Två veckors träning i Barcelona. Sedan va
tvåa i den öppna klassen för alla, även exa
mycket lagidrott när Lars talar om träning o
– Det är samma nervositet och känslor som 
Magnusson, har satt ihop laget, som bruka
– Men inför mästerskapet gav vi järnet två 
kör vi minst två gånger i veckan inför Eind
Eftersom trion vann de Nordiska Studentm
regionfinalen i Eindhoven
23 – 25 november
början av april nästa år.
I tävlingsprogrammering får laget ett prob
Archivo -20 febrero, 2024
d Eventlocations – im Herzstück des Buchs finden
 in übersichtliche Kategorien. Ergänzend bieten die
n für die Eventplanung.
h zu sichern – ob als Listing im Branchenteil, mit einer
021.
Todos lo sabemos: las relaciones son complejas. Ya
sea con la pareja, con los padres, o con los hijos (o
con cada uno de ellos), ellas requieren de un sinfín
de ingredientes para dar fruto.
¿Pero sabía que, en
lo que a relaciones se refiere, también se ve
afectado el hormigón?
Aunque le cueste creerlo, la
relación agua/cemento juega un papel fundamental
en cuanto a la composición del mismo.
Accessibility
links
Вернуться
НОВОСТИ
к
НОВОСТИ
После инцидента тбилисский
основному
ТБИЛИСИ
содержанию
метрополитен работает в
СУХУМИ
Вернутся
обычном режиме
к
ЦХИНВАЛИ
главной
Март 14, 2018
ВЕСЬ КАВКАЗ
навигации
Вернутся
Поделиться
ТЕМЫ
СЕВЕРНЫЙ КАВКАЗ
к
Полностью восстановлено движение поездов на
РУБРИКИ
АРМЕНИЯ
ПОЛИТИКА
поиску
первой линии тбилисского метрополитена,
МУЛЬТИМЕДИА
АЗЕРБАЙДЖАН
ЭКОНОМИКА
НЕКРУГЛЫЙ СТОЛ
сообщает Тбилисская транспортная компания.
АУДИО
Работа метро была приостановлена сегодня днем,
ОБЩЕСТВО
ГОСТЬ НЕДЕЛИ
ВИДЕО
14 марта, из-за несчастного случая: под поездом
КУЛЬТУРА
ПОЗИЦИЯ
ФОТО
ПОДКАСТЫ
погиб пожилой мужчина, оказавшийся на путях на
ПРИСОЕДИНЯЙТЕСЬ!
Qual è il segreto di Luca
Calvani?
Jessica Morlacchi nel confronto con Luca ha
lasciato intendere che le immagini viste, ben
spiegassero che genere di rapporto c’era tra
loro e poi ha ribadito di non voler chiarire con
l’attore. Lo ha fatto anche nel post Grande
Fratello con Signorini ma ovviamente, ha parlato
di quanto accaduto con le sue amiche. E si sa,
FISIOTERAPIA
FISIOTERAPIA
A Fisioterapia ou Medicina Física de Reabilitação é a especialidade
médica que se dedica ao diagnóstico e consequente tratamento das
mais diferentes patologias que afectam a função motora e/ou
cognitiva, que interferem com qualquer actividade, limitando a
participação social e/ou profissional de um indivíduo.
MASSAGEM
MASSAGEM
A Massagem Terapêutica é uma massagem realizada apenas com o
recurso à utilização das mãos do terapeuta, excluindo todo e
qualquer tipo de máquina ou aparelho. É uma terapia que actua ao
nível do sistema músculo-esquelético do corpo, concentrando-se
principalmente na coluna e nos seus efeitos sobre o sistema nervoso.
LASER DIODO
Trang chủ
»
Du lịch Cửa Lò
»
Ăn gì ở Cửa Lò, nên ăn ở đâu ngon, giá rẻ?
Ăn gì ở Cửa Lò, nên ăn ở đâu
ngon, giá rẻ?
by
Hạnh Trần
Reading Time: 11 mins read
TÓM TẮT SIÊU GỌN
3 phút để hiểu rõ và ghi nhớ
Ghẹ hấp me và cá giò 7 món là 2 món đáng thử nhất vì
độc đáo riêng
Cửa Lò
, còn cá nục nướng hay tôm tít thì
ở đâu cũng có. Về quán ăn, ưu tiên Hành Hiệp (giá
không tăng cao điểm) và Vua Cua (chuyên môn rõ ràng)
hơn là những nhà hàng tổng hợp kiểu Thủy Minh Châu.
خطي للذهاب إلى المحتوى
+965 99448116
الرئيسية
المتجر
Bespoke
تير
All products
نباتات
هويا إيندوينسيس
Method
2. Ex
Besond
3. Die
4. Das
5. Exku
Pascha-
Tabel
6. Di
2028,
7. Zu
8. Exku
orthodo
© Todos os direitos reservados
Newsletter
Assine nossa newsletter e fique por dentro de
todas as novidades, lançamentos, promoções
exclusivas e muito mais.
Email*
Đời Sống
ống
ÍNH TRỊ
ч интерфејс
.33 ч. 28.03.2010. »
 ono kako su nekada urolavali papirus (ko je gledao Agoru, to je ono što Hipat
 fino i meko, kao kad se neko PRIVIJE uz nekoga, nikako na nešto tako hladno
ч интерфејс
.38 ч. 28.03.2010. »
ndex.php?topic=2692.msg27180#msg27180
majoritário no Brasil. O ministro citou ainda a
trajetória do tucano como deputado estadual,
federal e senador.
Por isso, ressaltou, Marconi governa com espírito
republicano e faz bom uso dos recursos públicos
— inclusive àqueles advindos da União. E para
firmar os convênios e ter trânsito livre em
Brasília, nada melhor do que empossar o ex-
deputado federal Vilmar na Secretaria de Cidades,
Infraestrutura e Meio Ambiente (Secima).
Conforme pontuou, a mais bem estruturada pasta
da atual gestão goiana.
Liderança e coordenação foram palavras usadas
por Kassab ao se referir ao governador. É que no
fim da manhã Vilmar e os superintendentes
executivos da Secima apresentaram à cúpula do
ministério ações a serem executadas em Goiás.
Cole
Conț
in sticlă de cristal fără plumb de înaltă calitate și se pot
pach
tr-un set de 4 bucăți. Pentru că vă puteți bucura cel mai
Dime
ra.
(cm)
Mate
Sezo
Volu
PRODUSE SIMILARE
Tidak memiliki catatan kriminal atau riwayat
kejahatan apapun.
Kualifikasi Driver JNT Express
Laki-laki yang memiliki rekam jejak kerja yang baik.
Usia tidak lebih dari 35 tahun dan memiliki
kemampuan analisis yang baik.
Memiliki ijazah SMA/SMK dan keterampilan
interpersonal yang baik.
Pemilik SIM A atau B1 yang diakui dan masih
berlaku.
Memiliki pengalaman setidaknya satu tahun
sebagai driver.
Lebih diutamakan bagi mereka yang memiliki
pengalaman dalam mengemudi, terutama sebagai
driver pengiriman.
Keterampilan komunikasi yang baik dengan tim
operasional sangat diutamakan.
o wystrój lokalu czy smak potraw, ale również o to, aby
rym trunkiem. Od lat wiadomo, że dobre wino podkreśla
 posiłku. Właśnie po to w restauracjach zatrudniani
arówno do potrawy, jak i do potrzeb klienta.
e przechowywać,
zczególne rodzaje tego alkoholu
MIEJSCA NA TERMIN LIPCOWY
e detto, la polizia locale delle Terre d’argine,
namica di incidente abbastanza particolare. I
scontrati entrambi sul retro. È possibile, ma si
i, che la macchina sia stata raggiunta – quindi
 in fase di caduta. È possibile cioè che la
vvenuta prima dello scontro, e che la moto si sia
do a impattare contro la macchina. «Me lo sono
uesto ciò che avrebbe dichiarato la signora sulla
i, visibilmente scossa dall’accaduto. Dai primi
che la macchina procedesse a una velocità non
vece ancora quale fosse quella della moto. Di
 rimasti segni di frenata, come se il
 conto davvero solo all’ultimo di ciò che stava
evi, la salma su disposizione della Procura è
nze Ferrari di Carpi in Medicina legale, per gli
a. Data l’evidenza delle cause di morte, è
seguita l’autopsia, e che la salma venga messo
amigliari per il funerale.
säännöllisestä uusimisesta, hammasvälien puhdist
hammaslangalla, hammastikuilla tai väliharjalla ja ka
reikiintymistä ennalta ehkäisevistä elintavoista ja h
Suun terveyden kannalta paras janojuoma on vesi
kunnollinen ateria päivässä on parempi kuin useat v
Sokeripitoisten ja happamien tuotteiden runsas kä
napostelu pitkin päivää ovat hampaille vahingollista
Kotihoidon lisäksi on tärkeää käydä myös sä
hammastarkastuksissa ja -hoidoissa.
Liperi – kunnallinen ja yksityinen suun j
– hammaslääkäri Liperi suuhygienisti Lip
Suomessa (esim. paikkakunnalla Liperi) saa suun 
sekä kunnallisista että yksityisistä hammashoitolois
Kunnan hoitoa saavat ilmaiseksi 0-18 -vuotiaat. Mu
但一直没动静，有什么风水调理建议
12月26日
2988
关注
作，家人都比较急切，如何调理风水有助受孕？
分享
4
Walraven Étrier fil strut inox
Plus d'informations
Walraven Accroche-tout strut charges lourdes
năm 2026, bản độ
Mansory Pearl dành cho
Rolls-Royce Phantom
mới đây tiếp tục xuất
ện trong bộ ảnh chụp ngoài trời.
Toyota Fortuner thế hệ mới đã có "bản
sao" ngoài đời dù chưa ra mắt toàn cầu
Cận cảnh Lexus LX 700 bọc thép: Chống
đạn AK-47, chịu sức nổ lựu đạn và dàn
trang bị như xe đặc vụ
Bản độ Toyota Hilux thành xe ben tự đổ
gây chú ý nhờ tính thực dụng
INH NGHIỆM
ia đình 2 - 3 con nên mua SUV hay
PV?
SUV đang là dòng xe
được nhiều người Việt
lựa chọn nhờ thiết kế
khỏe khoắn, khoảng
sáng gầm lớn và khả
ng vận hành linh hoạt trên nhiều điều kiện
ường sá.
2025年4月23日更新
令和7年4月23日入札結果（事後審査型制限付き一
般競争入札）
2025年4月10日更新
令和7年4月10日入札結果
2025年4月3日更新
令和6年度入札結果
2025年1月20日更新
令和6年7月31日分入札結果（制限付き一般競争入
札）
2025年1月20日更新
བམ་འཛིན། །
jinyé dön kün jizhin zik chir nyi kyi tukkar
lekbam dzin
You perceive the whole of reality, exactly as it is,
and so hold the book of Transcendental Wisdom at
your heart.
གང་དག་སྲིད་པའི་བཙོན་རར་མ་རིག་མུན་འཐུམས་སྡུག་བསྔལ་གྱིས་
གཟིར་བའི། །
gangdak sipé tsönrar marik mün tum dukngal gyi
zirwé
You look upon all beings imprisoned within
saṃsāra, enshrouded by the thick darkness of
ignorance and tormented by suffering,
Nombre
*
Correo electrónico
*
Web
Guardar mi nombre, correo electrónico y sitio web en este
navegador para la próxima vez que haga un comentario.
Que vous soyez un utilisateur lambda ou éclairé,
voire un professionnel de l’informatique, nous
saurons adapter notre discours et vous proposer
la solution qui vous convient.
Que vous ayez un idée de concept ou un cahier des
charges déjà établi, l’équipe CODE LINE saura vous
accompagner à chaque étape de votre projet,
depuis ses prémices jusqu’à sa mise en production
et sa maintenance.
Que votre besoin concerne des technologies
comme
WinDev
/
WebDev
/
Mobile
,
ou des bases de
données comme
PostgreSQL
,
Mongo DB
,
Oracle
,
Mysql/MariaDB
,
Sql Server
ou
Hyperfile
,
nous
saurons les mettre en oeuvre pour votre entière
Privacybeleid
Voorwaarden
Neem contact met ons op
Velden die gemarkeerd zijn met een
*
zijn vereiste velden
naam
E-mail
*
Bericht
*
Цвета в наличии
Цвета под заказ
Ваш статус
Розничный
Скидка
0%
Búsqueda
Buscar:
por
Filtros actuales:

• TASK BRIEF:
Take the records above and return, word for word, only the lines that fall from the line with "Usia tidak lebih dari 35 tahun dan memiliki" to the line with "e detto, la", both of them included.

• YOUR SOLUTION:
Usia tidak lebih dari 35 tahun dan memiliki
kemampuan analisis yang baik.
Memiliki ijazah SMA/SMK dan keterampilan
interpersonal yang baik.
Pemilik SIM A atau B1 yang diakui dan masih
berlaku.
Memiliki pengalaman setidaknya satu tahun
sebagai driver.
Lebih diutamakan bagi mereka yang memiliki
pengalaman dalam mengemudi, terutama sebagai
driver pengiriman.
Keterampilan komunikasi yang baik dengan tim
operasional sangat diutamakan.
o wystrój lokalu czy smak potraw, ale również o to, aby
rym trunkiem. Od lat wiadomo, że dobre wino podkreśla
 posiłku. Właśnie po to w restauracjach zatrudniani
arówno do potrawy, jak i do potrzeb klienta.
e przechowywać,
zczególne rodzaje tego alkoholu
MIEJSCA NA TERMIN LIPCOWY
e detto, la polizia locale delle Terre d’argine,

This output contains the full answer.